**Task goal**
Keep the wording of every entry intact in your copy, and omit the pictures.

**The records**
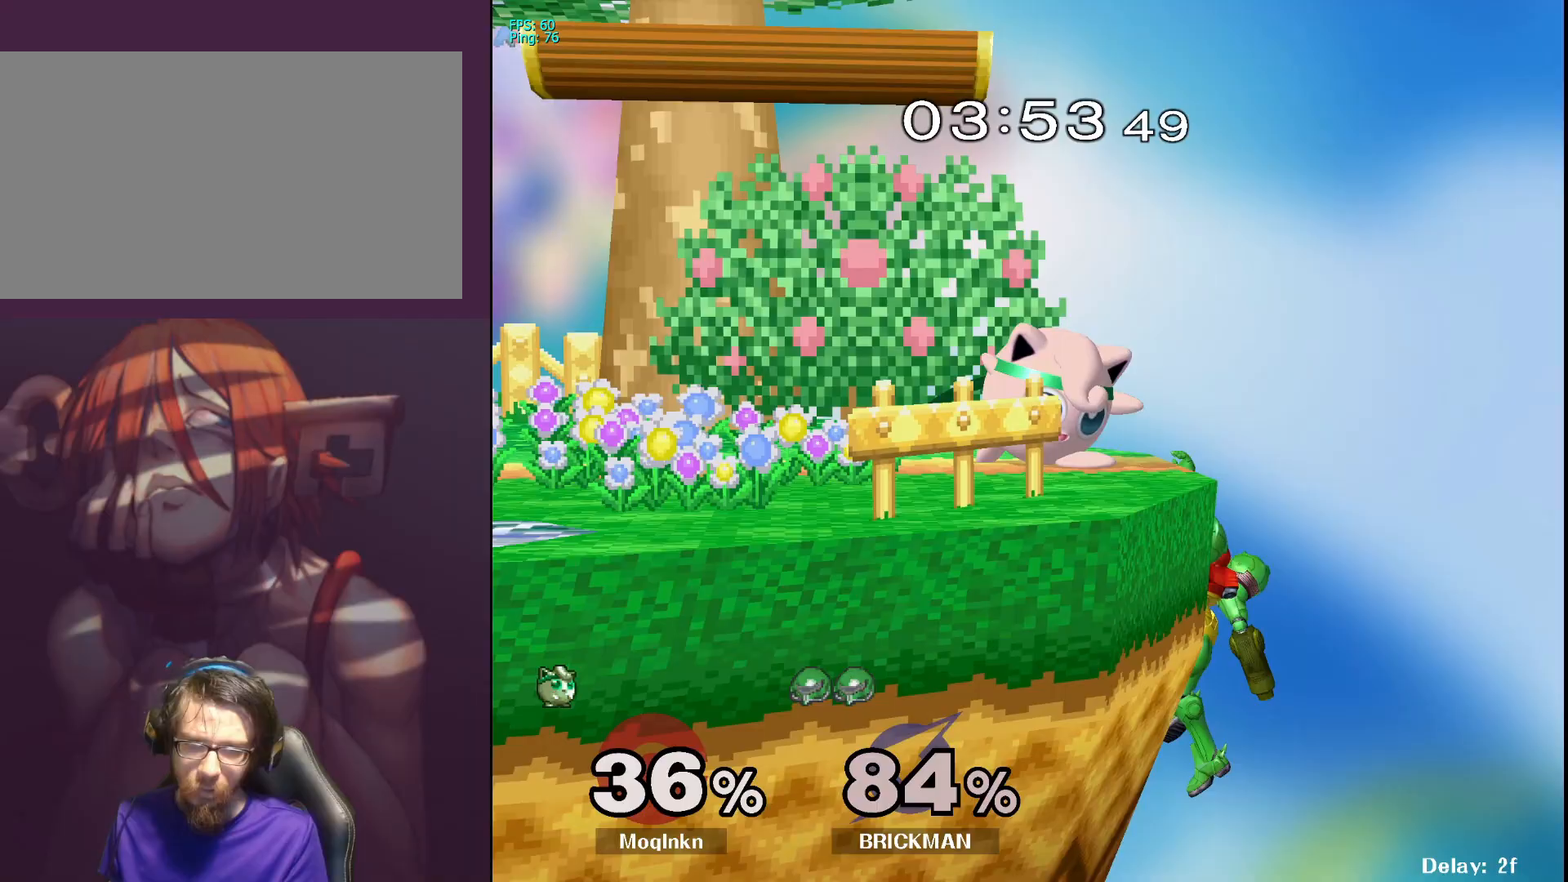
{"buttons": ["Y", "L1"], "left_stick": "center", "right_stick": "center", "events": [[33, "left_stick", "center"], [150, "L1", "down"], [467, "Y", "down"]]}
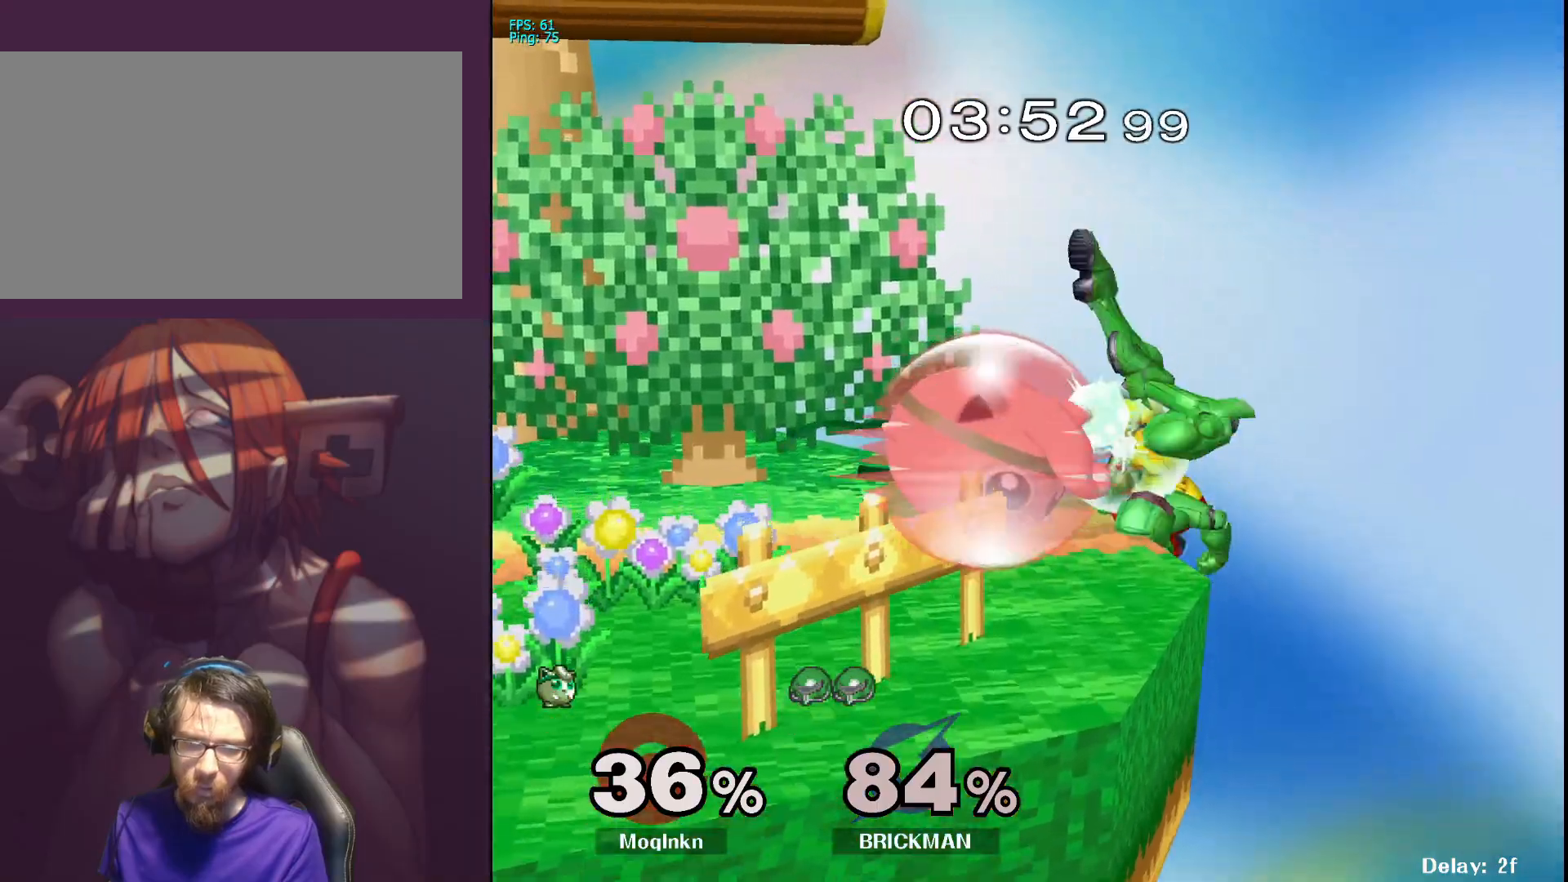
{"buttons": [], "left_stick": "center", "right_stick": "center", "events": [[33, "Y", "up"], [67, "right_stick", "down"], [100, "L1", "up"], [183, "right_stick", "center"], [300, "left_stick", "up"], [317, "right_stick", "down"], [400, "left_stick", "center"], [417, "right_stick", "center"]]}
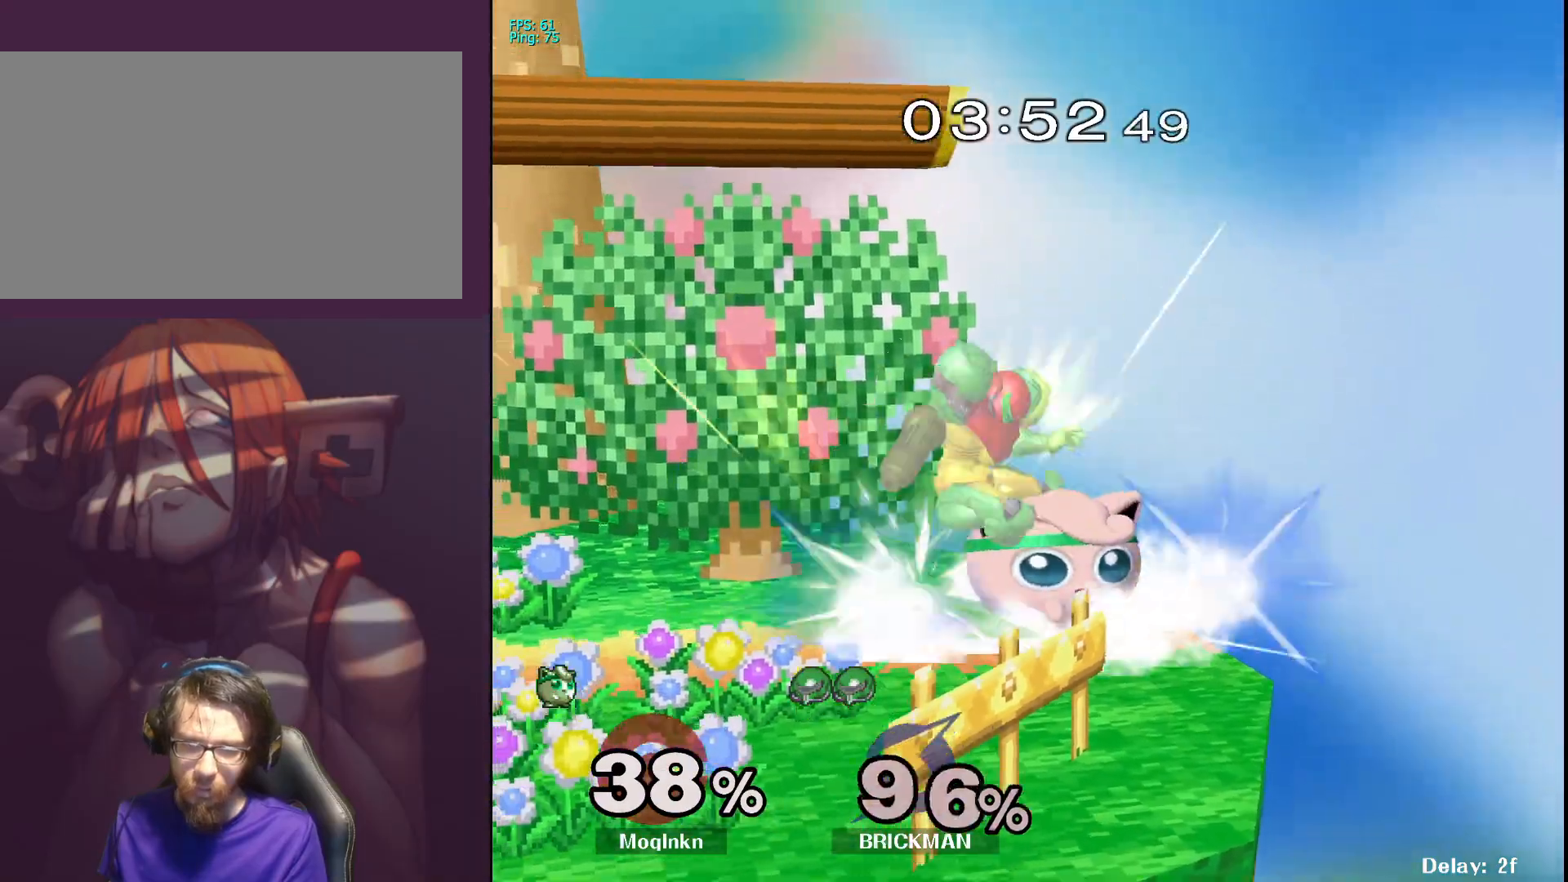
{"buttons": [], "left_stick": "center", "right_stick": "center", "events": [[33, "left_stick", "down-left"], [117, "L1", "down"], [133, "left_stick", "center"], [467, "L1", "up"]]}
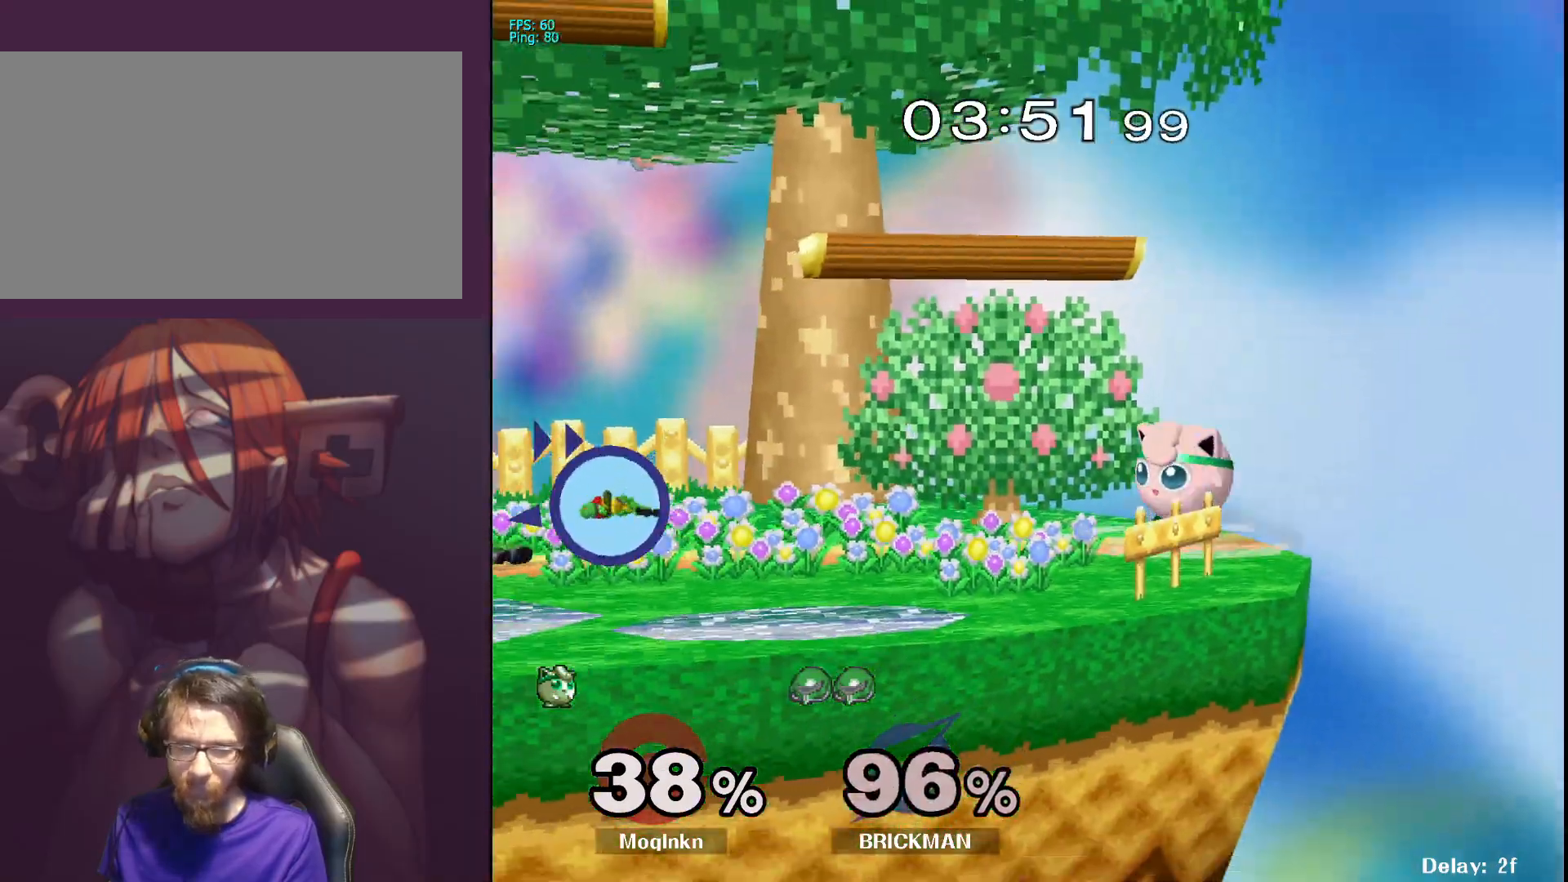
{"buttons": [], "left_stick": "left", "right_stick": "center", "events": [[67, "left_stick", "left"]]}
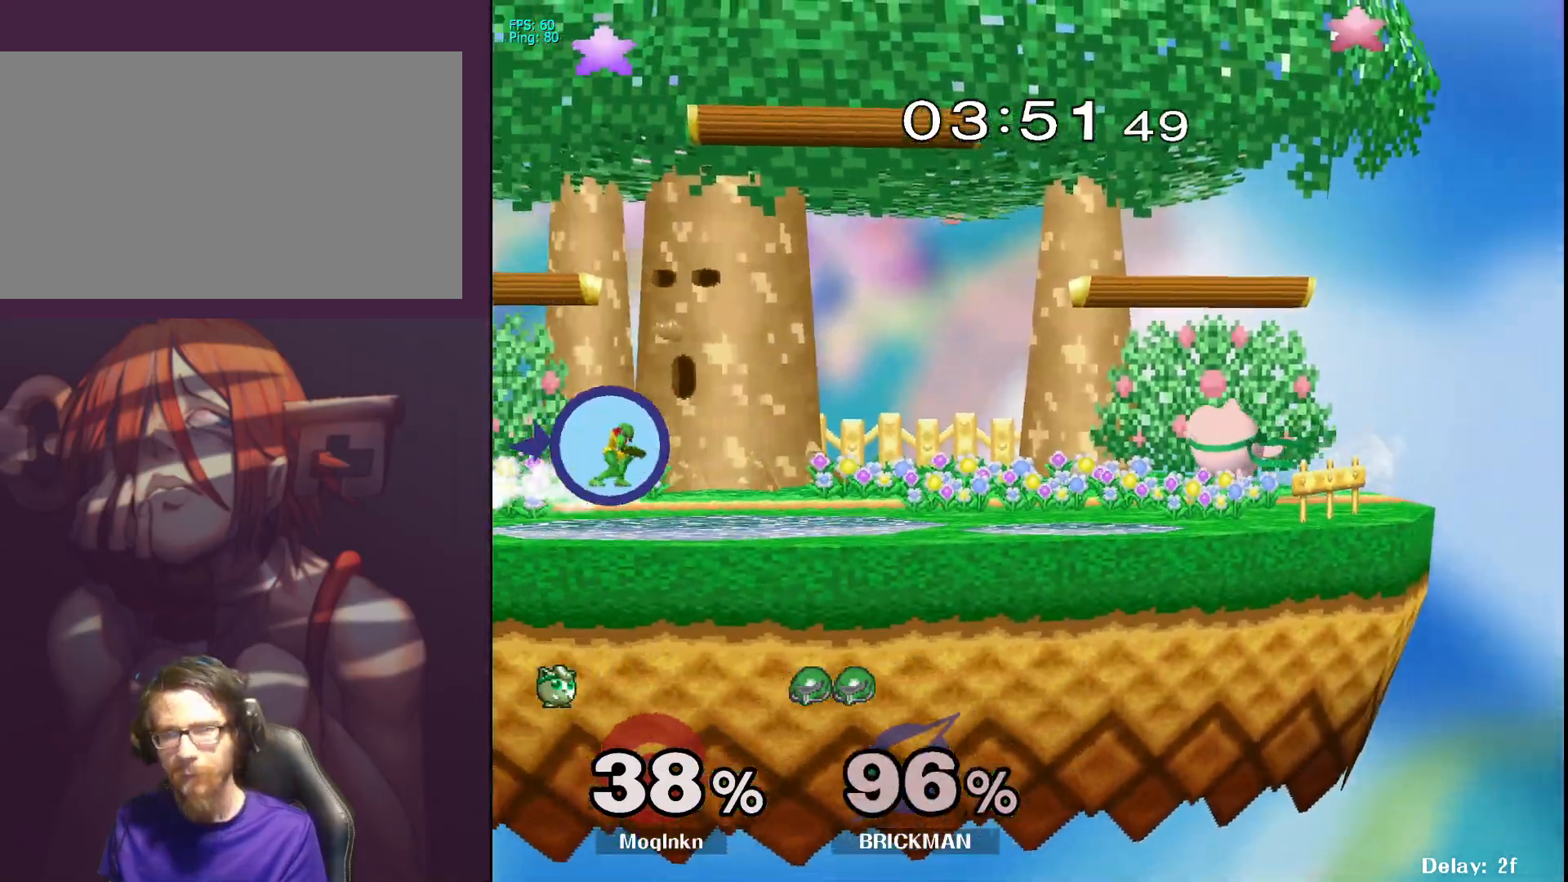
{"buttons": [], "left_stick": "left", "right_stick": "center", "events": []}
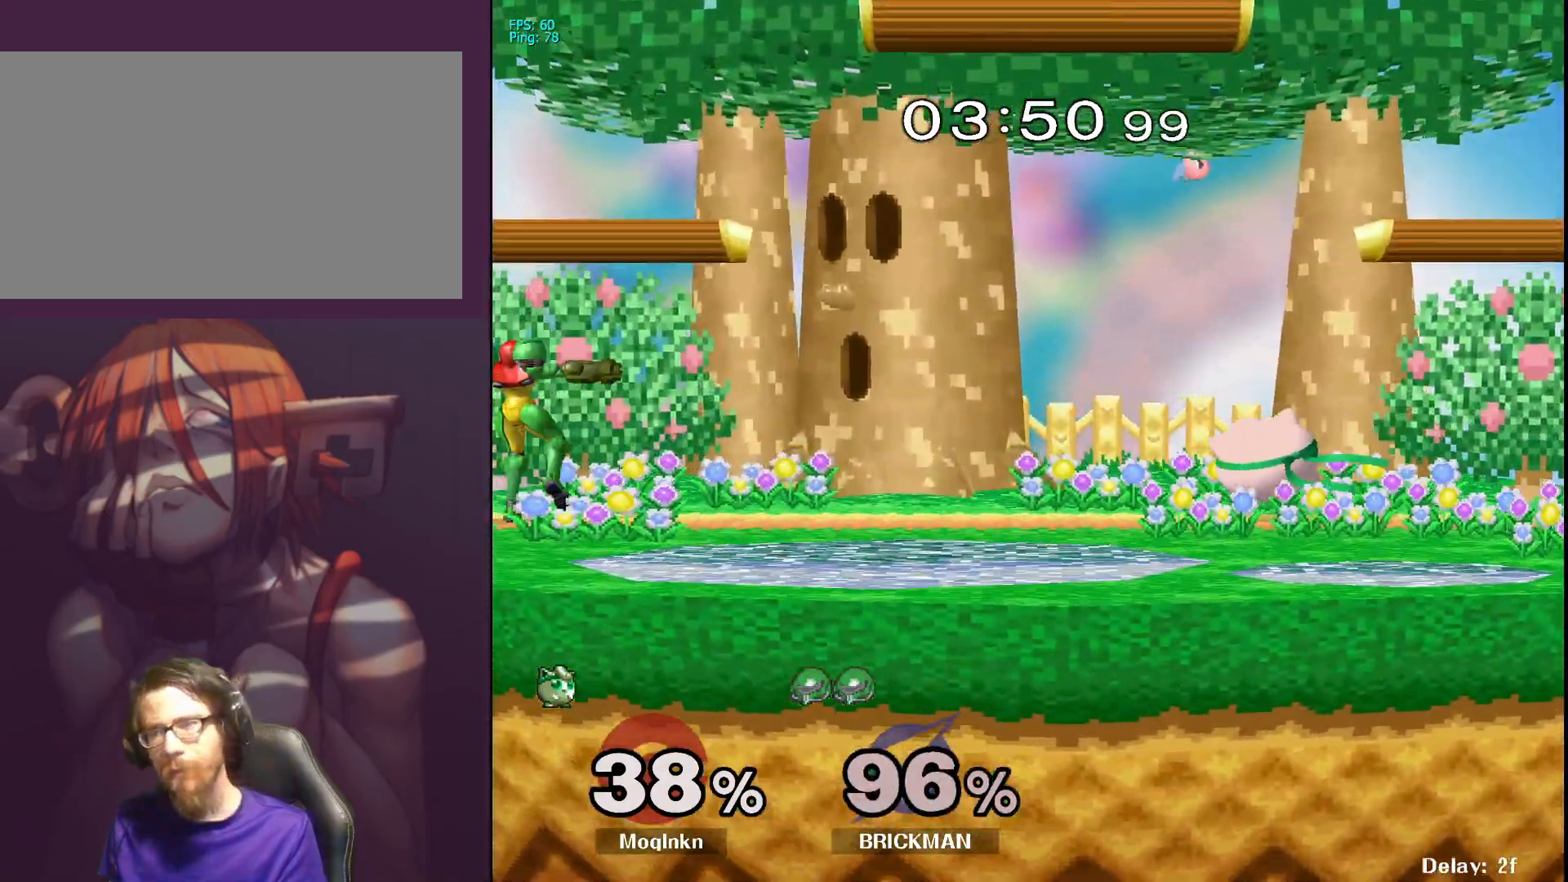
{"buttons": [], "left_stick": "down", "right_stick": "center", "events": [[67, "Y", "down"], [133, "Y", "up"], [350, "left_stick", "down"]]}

**Result for this task**
{"buttons": ["Y", "L1"], "left_stick": "center", "right_stick": "center", "events": [[33, "left_stick", "center"], [150, "L1", "down"], [467, "Y", "down"]]}
{"buttons": [], "left_stick": "center", "right_stick": "center", "events": [[33, "Y", "up"], [67, "right_stick", "down"], [100, "L1", "up"], [183, "right_stick", "center"], [300, "left_stick", "up"], [317, "right_stick", "down"], [400, "left_stick", "center"], [417, "right_stick", "center"]]}
{"buttons": [], "left_stick": "center", "right_stick": "center", "events": [[33, "left_stick", "down-left"], [117, "L1", "down"], [133, "left_stick", "center"], [467, "L1", "up"]]}
{"buttons": [], "left_stick": "left", "right_stick": "center", "events": [[67, "left_stick", "left"]]}
{"buttons": [], "left_stick": "left", "right_stick": "center", "events": []}
{"buttons": [], "left_stick": "down", "right_stick": "center", "events": [[67, "Y", "down"], [133, "Y", "up"], [350, "left_stick", "down"]]}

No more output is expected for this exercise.